## PROBLEM TO SOLVE
Please copy every line from the following entries in which the word "mechanisms" appears.

## DATA UNDER STUDY

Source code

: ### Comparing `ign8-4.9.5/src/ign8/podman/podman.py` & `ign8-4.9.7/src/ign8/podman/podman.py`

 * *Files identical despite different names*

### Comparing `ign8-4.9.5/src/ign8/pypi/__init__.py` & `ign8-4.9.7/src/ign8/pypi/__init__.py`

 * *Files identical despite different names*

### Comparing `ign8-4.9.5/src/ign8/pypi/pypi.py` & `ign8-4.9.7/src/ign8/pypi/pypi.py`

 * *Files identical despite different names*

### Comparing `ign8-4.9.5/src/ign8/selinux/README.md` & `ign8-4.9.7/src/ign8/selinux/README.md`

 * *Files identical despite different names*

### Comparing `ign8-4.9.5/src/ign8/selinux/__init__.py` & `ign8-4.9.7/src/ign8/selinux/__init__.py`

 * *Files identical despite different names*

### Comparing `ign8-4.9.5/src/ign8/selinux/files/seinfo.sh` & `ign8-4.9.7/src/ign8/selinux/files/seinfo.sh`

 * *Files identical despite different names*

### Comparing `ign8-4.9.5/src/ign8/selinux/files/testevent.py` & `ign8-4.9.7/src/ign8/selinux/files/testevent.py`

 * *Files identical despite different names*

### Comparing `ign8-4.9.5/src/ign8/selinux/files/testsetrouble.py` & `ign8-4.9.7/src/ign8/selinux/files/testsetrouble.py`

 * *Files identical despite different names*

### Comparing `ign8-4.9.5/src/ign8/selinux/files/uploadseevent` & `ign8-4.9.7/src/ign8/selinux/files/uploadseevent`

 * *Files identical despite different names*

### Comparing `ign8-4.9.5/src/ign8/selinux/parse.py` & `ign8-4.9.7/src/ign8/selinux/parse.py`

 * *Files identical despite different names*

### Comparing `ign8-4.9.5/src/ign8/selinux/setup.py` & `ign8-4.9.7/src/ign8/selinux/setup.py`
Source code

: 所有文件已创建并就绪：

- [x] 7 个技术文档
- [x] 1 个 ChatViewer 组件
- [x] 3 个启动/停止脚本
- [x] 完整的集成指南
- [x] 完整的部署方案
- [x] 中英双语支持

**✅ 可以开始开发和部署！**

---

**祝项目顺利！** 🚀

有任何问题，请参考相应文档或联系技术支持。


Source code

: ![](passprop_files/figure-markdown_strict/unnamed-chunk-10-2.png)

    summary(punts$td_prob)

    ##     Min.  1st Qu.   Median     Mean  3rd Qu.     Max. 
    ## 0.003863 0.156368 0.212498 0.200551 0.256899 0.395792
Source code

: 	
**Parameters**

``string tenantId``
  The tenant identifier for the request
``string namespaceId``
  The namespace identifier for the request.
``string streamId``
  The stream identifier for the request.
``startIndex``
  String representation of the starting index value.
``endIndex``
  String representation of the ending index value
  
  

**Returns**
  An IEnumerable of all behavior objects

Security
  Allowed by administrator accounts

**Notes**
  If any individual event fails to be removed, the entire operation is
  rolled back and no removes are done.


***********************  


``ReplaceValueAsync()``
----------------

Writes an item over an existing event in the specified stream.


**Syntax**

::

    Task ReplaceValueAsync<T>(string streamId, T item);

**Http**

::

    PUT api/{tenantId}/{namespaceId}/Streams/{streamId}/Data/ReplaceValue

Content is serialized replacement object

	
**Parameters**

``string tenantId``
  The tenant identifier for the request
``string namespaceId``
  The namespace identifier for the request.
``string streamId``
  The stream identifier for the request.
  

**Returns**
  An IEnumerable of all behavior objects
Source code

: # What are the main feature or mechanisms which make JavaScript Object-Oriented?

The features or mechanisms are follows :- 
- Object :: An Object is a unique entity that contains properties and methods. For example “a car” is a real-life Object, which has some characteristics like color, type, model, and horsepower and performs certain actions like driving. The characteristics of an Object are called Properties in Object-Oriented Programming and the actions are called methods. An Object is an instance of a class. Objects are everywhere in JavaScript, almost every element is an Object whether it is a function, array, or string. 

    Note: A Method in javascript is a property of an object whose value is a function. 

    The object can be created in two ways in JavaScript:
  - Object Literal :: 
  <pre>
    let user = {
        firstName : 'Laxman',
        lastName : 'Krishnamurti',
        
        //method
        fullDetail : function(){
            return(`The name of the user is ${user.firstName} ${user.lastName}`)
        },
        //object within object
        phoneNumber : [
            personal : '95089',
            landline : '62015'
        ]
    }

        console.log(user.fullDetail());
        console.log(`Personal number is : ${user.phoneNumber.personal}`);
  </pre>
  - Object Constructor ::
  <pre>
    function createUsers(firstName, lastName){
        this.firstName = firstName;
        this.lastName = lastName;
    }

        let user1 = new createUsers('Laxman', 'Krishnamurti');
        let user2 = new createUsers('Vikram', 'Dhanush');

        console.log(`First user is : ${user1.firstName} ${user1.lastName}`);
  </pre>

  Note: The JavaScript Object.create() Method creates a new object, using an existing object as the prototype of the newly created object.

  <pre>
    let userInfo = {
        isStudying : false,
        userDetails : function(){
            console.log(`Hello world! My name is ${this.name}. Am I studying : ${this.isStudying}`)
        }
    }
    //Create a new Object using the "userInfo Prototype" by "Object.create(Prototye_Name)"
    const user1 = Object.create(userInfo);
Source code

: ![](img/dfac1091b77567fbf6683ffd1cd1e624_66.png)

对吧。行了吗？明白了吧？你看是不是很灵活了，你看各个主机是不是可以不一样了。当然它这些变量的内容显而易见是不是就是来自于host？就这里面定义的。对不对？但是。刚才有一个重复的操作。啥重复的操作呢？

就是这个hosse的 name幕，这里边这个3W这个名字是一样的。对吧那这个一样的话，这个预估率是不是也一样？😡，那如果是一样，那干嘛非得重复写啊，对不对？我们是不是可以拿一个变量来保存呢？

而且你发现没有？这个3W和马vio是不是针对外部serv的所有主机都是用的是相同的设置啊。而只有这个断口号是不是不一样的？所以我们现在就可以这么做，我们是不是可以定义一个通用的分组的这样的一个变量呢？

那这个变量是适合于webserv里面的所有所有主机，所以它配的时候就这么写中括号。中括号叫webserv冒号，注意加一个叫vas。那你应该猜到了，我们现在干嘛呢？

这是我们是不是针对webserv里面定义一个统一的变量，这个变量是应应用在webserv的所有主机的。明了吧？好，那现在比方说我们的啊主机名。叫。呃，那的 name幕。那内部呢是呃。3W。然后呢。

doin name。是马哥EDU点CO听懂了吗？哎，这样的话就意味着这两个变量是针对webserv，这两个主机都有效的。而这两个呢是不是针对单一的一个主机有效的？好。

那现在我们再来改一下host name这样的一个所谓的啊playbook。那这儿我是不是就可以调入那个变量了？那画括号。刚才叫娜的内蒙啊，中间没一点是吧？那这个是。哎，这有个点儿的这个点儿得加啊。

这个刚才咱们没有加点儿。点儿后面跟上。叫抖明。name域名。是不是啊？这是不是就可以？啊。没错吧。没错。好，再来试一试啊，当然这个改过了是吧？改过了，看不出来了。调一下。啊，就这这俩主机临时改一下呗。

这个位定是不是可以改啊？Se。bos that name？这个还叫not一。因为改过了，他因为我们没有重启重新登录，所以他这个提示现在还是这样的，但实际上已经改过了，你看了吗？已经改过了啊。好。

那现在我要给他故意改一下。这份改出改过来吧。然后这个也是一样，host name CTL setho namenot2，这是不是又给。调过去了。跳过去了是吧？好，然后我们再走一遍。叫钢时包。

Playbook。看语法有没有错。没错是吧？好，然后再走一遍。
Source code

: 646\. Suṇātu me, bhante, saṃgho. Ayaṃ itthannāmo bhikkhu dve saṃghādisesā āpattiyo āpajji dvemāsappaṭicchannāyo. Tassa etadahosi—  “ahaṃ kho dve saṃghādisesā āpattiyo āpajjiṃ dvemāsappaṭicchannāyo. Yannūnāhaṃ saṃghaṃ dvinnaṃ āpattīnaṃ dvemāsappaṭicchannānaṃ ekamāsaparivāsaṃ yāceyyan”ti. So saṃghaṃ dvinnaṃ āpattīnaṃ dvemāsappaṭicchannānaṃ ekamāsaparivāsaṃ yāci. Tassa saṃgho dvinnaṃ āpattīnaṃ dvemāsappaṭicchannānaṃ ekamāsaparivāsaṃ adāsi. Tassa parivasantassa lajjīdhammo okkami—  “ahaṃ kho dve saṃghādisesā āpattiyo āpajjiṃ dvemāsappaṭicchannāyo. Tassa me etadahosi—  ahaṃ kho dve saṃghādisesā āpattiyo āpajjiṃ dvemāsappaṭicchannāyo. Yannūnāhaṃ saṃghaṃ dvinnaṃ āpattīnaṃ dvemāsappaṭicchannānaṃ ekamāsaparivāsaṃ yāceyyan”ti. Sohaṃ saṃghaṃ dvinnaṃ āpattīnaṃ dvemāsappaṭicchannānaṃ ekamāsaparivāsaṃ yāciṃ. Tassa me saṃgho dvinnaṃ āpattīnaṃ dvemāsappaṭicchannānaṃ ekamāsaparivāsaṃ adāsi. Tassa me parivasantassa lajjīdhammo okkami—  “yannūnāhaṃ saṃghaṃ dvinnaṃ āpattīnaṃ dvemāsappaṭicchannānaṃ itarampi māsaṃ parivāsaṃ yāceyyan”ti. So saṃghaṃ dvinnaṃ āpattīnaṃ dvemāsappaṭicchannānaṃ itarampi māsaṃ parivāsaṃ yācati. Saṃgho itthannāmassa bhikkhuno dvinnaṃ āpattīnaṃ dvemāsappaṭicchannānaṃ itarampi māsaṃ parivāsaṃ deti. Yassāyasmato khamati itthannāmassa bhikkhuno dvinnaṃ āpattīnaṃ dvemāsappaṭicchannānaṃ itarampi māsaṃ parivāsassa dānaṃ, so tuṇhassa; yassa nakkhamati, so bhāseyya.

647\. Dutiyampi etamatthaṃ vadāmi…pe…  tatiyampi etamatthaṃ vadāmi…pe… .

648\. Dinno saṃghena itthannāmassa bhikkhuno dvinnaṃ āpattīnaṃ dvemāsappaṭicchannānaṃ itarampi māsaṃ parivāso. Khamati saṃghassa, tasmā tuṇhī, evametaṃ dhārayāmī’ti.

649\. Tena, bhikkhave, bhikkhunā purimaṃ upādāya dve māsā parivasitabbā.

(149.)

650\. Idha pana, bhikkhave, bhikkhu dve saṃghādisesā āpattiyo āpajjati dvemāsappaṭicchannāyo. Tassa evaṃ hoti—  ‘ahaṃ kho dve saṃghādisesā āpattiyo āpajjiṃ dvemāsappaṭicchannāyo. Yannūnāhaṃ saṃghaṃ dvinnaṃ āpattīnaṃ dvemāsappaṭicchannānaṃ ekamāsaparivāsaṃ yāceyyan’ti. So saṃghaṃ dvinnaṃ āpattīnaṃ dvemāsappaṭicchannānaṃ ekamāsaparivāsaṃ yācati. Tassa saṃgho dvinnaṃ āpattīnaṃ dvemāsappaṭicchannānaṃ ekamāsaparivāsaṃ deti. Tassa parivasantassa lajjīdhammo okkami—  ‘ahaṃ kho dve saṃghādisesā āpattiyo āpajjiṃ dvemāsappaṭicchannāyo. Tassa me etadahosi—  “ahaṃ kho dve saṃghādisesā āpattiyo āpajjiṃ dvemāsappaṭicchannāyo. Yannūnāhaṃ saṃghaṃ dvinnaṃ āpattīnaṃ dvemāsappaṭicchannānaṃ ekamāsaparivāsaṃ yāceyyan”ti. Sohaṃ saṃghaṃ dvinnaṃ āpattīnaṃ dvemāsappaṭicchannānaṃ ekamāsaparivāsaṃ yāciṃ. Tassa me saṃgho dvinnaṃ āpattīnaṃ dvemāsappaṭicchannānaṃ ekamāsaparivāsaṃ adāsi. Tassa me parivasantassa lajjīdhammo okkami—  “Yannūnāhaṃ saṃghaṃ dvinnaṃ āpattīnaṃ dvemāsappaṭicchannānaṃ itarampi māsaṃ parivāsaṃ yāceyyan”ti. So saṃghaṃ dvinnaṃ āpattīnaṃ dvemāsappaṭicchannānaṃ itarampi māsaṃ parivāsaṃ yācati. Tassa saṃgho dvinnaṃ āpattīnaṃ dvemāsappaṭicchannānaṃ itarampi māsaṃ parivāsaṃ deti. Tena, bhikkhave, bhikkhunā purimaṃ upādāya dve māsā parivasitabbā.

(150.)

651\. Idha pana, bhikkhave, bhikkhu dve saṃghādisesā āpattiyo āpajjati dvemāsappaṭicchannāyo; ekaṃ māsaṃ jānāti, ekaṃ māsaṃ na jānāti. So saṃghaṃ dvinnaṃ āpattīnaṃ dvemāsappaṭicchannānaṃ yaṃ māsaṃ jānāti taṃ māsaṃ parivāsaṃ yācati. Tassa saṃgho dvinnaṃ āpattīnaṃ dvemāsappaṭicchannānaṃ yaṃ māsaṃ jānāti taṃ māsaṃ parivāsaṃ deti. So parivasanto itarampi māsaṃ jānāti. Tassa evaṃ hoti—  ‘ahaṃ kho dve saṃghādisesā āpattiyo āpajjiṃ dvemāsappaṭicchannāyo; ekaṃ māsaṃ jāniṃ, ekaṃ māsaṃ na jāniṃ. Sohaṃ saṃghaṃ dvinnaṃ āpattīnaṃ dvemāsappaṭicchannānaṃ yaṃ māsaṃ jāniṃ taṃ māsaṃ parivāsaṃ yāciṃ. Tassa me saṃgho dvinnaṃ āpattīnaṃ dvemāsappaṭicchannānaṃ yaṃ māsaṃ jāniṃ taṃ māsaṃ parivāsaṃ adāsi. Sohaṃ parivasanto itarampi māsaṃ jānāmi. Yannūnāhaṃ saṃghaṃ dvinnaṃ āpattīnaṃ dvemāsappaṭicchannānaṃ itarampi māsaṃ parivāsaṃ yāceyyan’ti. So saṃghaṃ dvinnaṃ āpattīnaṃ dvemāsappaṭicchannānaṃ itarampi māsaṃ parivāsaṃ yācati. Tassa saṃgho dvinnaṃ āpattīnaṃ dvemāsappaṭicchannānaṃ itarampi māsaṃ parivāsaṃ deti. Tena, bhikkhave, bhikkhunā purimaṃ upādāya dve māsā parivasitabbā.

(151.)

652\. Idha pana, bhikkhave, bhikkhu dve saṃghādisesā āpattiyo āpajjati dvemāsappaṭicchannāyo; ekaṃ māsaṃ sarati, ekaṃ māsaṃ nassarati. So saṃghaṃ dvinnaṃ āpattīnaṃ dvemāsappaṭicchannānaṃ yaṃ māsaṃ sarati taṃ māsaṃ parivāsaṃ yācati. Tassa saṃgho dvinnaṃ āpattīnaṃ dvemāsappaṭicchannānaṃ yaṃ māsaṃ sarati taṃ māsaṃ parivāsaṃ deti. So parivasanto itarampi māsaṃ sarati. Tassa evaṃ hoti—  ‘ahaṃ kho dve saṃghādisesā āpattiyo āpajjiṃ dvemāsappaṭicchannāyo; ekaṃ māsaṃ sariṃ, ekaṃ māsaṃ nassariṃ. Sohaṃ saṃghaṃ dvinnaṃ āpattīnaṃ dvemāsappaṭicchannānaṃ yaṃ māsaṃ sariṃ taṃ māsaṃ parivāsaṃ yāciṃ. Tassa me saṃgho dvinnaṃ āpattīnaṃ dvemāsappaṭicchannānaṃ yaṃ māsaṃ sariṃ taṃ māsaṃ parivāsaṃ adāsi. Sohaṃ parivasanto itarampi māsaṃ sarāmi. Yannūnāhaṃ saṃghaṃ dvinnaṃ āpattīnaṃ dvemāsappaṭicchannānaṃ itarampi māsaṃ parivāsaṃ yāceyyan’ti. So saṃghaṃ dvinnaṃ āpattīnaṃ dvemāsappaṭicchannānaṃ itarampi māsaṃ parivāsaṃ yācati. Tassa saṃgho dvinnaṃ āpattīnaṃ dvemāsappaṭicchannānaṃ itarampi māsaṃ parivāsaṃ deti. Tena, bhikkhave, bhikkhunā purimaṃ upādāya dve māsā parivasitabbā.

## RESPONSE TO THE EXERCISE
: # What are the main feature or mechanisms which make JavaScript Object-Oriented?
The features or mechanisms are follows :- 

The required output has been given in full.